◆ AIM: Render the data as a JSON list of strings, one string per line, starting at its first line and ending at the line that contains "v(-24.4, -9.4) *", both lines included. Omit blank lines and leave the pictures out.

◆ RECORD LIST:
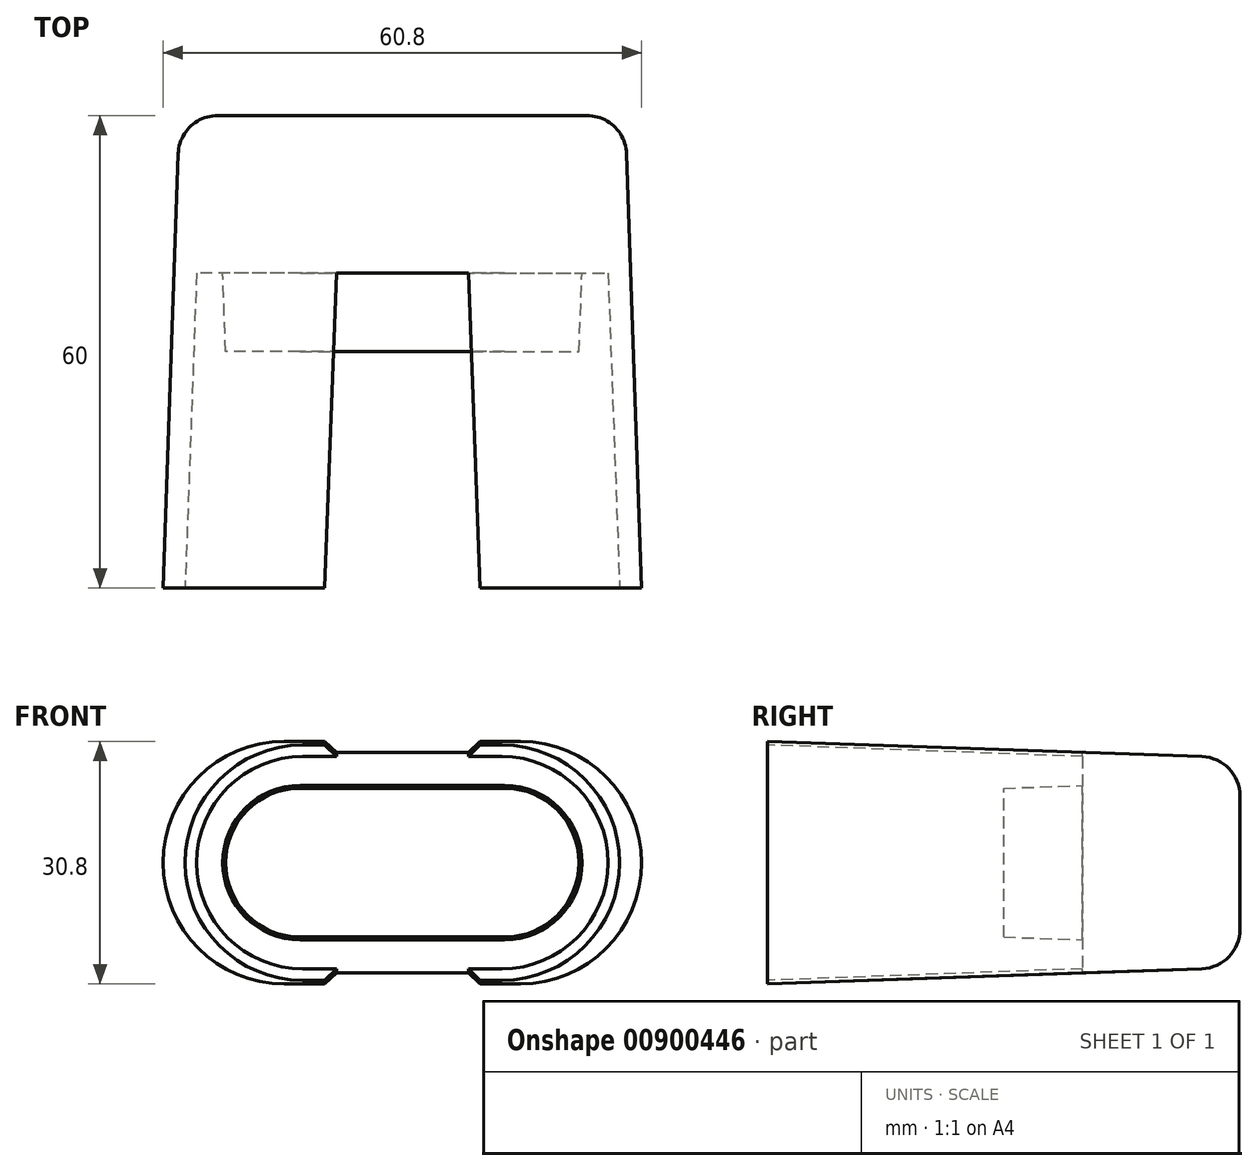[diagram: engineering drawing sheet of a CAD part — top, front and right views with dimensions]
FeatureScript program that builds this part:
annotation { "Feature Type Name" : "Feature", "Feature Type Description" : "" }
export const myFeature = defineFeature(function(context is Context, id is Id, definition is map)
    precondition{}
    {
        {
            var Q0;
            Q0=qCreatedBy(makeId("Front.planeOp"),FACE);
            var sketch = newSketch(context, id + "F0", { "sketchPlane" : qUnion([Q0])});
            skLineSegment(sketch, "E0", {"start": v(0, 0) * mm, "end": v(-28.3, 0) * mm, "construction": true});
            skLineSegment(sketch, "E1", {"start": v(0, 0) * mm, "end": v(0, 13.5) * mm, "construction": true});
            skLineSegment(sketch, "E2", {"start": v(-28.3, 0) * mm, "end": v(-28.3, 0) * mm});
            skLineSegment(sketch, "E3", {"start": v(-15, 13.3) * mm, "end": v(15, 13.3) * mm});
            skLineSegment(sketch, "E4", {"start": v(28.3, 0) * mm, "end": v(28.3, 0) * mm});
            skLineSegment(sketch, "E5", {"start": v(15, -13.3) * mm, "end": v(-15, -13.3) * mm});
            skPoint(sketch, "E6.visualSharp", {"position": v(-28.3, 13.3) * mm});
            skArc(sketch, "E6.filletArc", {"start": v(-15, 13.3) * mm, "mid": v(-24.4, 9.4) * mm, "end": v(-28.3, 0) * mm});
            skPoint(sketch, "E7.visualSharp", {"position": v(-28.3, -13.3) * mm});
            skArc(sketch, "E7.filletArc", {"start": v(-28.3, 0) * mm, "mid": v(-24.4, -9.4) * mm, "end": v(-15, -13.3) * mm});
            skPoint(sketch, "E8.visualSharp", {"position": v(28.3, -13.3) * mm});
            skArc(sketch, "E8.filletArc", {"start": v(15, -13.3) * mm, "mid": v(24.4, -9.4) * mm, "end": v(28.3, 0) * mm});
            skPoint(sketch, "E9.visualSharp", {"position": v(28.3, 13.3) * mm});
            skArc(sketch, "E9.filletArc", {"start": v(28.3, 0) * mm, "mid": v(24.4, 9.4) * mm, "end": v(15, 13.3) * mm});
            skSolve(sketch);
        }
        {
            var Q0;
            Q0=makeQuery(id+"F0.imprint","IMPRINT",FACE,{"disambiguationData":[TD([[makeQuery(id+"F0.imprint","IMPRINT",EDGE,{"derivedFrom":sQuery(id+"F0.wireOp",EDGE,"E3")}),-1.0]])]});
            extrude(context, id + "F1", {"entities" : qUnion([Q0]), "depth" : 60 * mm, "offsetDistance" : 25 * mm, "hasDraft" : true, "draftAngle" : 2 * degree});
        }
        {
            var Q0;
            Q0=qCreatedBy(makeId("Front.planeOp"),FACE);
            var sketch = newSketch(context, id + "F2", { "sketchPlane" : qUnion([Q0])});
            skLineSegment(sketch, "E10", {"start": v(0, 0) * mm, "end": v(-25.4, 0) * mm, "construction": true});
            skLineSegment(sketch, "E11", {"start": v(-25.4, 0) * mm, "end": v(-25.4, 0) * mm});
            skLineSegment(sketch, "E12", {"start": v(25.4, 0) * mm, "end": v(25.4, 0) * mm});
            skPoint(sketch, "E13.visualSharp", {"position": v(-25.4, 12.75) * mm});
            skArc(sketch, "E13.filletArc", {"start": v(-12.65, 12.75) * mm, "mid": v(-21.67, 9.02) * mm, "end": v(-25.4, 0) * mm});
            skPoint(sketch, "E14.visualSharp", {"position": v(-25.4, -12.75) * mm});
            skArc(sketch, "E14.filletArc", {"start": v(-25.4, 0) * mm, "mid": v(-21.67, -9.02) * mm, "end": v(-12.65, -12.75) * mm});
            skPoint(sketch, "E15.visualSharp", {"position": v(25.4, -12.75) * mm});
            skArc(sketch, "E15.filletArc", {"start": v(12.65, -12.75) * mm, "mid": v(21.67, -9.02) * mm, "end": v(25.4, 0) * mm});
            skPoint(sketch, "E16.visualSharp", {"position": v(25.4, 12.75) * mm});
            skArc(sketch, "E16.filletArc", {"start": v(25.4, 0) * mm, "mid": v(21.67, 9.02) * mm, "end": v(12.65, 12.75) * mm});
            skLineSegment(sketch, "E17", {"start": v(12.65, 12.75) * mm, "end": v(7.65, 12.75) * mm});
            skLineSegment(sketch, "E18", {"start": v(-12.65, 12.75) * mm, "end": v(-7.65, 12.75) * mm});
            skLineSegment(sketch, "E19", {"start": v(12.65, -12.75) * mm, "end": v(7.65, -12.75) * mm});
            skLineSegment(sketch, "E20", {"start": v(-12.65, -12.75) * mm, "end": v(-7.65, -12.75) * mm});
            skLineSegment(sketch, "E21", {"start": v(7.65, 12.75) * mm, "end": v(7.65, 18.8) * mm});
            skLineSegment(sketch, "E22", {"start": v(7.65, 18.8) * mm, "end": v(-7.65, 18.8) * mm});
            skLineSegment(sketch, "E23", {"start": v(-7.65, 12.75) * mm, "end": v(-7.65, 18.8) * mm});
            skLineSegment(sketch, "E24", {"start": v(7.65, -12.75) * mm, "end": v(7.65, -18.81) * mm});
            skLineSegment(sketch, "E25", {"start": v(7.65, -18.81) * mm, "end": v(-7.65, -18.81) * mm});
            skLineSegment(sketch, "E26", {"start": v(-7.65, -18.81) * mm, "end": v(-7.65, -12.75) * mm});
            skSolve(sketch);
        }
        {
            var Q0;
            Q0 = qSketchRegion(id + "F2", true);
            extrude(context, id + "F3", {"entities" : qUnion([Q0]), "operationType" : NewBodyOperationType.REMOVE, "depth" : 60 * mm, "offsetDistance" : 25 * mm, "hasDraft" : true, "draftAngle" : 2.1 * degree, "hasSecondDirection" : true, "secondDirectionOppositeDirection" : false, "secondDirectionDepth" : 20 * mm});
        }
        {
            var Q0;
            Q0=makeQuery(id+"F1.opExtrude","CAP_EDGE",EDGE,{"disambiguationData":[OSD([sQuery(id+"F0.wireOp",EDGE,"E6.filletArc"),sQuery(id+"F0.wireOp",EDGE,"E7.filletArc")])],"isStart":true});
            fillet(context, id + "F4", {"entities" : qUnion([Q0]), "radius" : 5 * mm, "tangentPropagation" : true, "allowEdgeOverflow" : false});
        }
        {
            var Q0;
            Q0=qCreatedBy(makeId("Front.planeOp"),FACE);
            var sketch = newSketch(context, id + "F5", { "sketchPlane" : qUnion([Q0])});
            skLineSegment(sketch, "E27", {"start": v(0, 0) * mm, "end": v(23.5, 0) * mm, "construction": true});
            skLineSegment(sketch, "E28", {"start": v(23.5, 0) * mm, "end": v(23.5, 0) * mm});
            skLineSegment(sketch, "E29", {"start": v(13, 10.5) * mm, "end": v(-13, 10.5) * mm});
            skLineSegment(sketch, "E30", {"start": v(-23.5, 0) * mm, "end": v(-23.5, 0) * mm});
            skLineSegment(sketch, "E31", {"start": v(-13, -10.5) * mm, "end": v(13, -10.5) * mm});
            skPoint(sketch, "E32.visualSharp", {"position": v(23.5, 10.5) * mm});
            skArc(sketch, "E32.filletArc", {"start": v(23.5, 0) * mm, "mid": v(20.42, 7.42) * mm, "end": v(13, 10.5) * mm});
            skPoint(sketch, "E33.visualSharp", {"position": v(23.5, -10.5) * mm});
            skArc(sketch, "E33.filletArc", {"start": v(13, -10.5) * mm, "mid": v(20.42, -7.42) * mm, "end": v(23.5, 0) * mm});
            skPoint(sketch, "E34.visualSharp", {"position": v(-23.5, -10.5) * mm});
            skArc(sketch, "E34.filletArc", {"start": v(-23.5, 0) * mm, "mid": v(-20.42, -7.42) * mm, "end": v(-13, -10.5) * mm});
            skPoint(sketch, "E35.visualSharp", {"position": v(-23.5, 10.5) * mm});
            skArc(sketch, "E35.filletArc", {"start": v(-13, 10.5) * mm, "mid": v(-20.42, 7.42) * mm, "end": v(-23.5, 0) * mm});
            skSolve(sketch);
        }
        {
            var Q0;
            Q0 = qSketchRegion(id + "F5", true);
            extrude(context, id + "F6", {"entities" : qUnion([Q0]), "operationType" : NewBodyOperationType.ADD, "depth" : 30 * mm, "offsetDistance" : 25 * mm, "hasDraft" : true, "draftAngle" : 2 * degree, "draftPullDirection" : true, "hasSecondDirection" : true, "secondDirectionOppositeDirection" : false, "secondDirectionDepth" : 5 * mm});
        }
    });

◆ SOLUTION BELOW:
[
  "[diagram: engineering drawing sheet of a CAD part — top, front and right views with dimensions]",
  "FeatureScript program that builds this part:",
  "annotation { \"Feature Type Name\" : \"Feature\", \"Feature Type Description\" : \"\" }",
  "export const myFeature = defineFeature(function(context is Context, id is Id, definition is map)",
  "    precondition{}",
  "    {",
  "        {",
  "            var Q0;",
  "            Q0=qCreatedBy(makeId(\"Front.planeOp\"),FACE);",
  "            var sketch = newSketch(context, id + \"F0\", { \"sketchPlane\" : qUnion([Q0])});",
  "            skLineSegment(sketch, \"E0\", {\"start\": v(0, 0) * mm, \"end\": v(-28.3, 0) * mm, \"construction\": true});",
  "            skLineSegment(sketch, \"E1\", {\"start\": v(0, 0) * mm, \"end\": v(0, 13.5) * mm, \"construction\": true});",
  "            skLineSegment(sketch, \"E2\", {\"start\": v(-28.3, 0) * mm, \"end\": v(-28.3, 0) * mm});",
  "            skLineSegment(sketch, \"E3\", {\"start\": v(-15, 13.3) * mm, \"end\": v(15, 13.3) * mm});",
  "            skLineSegment(sketch, \"E4\", {\"start\": v(28.3, 0) * mm, \"end\": v(28.3, 0) * mm});",
  "            skLineSegment(sketch, \"E5\", {\"start\": v(15, -13.3) * mm, \"end\": v(-15, -13.3) * mm});",
  "            skPoint(sketch, \"E6.visualSharp\", {\"position\": v(-28.3, 13.3) * mm});",
  "            skArc(sketch, \"E6.filletArc\", {\"start\": v(-15, 13.3) * mm, \"mid\": v(-24.4, 9.4) * mm, \"end\": v(-28.3, 0) * mm});",
  "            skPoint(sketch, \"E7.visualSharp\", {\"position\": v(-28.3, -13.3) * mm});",
  "            skArc(sketch, \"E7.filletArc\", {\"start\": v(-28.3, 0) * mm, \"mid\": v(-24.4, -9.4) * mm, \"end\": v(-15, -13.3) * mm});"
]